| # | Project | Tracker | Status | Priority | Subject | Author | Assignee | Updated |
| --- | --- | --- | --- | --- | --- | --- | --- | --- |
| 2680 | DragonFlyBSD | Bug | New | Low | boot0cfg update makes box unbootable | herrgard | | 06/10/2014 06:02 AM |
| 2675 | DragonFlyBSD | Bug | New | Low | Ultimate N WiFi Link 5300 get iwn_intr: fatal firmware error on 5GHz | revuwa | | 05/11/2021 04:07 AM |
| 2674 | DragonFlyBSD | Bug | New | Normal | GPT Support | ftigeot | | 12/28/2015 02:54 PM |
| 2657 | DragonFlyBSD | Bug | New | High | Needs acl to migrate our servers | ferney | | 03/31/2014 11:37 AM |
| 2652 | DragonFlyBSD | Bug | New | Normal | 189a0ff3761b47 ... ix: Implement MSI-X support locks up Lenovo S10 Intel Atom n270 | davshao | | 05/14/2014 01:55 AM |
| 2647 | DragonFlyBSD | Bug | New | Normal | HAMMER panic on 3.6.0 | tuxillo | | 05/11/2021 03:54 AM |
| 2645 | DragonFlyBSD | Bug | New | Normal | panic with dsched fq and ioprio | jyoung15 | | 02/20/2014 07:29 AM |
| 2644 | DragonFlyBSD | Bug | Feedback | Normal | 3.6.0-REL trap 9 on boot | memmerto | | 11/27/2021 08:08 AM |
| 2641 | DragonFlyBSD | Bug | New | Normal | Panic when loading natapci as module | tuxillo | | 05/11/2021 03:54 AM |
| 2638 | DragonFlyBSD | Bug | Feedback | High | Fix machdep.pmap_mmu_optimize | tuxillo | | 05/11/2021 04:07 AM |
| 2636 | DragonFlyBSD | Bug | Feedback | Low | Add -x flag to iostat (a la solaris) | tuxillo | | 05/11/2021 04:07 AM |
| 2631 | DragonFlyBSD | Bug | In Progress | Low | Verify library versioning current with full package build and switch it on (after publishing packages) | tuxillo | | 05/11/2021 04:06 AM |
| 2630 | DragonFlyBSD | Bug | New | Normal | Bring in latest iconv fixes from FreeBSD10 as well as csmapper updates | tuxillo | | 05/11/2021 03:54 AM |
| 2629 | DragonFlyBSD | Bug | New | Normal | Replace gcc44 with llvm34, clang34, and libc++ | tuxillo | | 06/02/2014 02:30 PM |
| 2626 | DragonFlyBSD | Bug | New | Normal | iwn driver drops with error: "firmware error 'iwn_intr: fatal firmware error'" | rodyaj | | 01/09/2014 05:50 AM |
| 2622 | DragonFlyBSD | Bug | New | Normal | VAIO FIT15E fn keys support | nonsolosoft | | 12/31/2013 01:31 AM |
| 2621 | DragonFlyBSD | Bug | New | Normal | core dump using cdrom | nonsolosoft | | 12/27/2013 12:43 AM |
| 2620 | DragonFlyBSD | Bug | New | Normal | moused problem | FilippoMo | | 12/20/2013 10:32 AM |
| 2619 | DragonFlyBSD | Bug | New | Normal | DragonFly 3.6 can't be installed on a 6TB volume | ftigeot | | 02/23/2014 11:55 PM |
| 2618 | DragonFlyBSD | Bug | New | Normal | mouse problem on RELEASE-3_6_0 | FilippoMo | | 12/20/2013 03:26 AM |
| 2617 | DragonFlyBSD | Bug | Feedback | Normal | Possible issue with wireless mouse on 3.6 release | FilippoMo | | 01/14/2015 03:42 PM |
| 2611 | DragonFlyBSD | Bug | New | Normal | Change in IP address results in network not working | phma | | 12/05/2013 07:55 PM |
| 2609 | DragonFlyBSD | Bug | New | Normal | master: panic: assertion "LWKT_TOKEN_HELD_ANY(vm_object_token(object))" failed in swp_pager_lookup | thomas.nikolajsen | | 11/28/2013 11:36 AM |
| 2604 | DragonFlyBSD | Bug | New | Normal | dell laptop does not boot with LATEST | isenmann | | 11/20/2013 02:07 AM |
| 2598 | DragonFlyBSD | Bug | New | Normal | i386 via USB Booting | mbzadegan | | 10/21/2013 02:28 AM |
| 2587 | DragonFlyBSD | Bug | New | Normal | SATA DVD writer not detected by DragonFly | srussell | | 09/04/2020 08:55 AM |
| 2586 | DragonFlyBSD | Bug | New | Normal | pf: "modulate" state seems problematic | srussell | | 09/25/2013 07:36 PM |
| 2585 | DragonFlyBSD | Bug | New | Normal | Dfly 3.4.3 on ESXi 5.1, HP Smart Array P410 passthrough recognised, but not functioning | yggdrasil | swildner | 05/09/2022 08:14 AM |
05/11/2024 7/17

--------------------

▸ Your assignment
All of the data needs to be reproduced exactly, with no line missing.

▸ Final answer
| # | Project | Tracker | Status | Priority | Subject | Author | Assignee | Updated |
| --- | --- | --- | --- | --- | --- | --- | --- | --- |
| 2680 | DragonFlyBSD | Bug | New | Low | boot0cfg update makes box unbootable | herrgard | | 06/10/2014 06:02 AM |
| 2675 | DragonFlyBSD | Bug | New | Low | Ultimate N WiFi Link 5300 get iwn_intr: fatal firmware error on 5GHz | revuwa | | 05/11/2021 04:07 AM |
| 2674 | DragonFlyBSD | Bug | New | Normal | GPT Support | ftigeot | | 12/28/2015 02:54 PM |
| 2657 | DragonFlyBSD | Bug | New | High | Needs acl to migrate our servers | ferney | | 03/31/2014 11:37 AM |
| 2652 | DragonFlyBSD | Bug | New | Normal | 189a0ff3761b47 ... ix: Implement MSI-X support locks up Lenovo S10 Intel Atom n270 | davshao | | 05/14/2014 01:55 AM |
| 2647 | DragonFlyBSD | Bug | New | Normal | HAMMER panic on 3.6.0 | tuxillo | | 05/11/2021 03:54 AM |
| 2645 | DragonFlyBSD | Bug | New | Normal | panic with dsched fq and ioprio | jyoung15 | | 02/20/2014 07:29 AM |
| 2644 | DragonFlyBSD | Bug | Feedback | Normal | 3.6.0-REL trap 9 on boot | memmerto | | 11/27/2021 08:08 AM |
| 2641 | DragonFlyBSD | Bug | New | Normal | Panic when loading natapci as module | tuxillo | | 05/11/2021 03:54 AM |
| 2638 | DragonFlyBSD | Bug | Feedback | High | Fix machdep.pmap_mmu_optimize | tuxillo | | 05/11/2021 04:07 AM |
| 2636 | DragonFlyBSD | Bug | Feedback | Low | Add -x flag to iostat (a la solaris) | tuxillo | | 05/11/2021 04:07 AM |
| 2631 | DragonFlyBSD | Bug | In Progress | Low | Verify library versioning current with full package build and switch it on (after publishing packages) | tuxillo | | 05/11/2021 04:06 AM |
| 2630 | DragonFlyBSD | Bug | New | Normal | Bring in latest iconv fixes from FreeBSD10 as well as csmapper updates | tuxillo | | 05/11/2021 03:54 AM |
| 2629 | DragonFlyBSD | Bug | New | Normal | Replace gcc44 with llvm34, clang34, and libc++ | tuxillo | | 06/02/2014 02:30 PM |
| 2626 | DragonFlyBSD | Bug | New | Normal | iwn driver drops with error: "firmware error 'iwn_intr: fatal firmware error'" | rodyaj | | 01/09/2014 05:50 AM |
| 2622 | DragonFlyBSD | Bug | New | Normal | VAIO FIT15E fn keys support | nonsolosoft | | 12/31/2013 01:31 AM |
| 2621 | DragonFlyBSD | Bug | New | Normal | core dump using cdrom | nonsolosoft | | 12/27/2013 12:43 AM |
| 2620 | DragonFlyBSD | Bug | New | Normal | moused problem | FilippoMo | | 12/20/2013 10:32 AM |
| 2619 | DragonFlyBSD | Bug | New | Normal | DragonFly 3.6 can't be installed on a 6TB volume | ftigeot | | 02/23/2014 11:55 PM |
| 2618 | DragonFlyBSD | Bug | New | Normal | mouse problem on RELEASE-3_6_0 | FilippoMo | | 12/20/2013 03:26 AM |
| 2617 | DragonFlyBSD | Bug | Feedback | Normal | Possible issue with wireless mouse on 3.6 release | FilippoMo | | 01/14/2015 03:42 PM |
| 2611 | DragonFlyBSD | Bug | New | Normal | Change in IP address results in network not working | phma | | 12/05/2013 07:55 PM |
| 2609 | DragonFlyBSD | Bug | New | Normal | master: panic: assertion "LWKT_TOKEN_HELD_ANY(vm_object_token(object))" failed in swp_pager_lookup | thomas.nikolajsen | | 11/28/2013 11:36 AM |
| 2604 | DragonFlyBSD | Bug | New | Normal | dell laptop does not boot with LATEST | isenmann | | 11/20/2013 02:07 AM |
| 2598 | DragonFlyBSD | Bug | New | Normal | i386 via USB Booting | mbzadegan | | 10/21/2013 02:28 AM |
| 2587 | DragonFlyBSD | Bug | New | Normal | SATA DVD writer not detected by DragonFly | srussell | | 09/04/2020 08:55 AM |
| 2586 | DragonFlyBSD | Bug | New | Normal | pf: "modulate" state seems problematic | srussell | | 09/25/2013 07:36 PM |
| 2585 | DragonFlyBSD | Bug | New | Normal | Dfly 3.4.3 on ESXi 5.1, HP Smart Array P410 passthrough recognised, but not functioning | yggdrasil | swildner | 05/09/2022 08:14 AM |
05/11/2024 7/17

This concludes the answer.